I have also learned that having friends outside of my doctoral program and outside of the Texas A&M academic circle has been so enriching. While I am not able to spend time with these friends multiple times a week, seeing them at least once a week at church or at a small gathering has been so life-giving! These relationships have become an outlet for me to turn off my academic brain and just enjoy doing life with others. With my personality being very extroverted, taking time to build other relationships is actually refueling for me, especially since so much of my research work and learning is done alone. And with being home alone for most of the days and working remotely for even more because of the pandemic, I have learned that I need these types of relationships to balance out the mental demands of my program.
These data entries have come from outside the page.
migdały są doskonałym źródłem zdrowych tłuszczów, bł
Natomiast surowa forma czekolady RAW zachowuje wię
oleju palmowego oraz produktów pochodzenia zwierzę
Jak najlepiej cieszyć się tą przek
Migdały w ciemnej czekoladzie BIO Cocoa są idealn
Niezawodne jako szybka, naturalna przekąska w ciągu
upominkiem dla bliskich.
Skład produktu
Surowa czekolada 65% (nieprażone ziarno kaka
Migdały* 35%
Perhaps the most rewarding lesson I have learned is that while I was navigating all of these new roles, my now fiancé has been the greatest support and outlet for me to manage my stress, decompress, and find balance. He brought an outside perspective to various scenarios when I had roommates that helped me to let go of things I could not control. His leisure activities became a chance for me to invest in him and our relationship. Normal activities, such as grocery shopping, carpooling to campus, watching a show, working out together, and sharing a meal together have become so soothing, in contrast to the hustle and demands of my program. He has become the one person who knows me better than myself right now. I am beyond grateful that I have him as I continue to work through this program and as we continue to prepare for our upcoming nuptials.
So, with all of this said, how do you find balance in your life while managing your personal and academic life? What lessons have you learned about yourself? How have you grown because of the challenges you have faced?
-Laura Benavides
Laura is a doctoral student in the department of Health Policy and Management.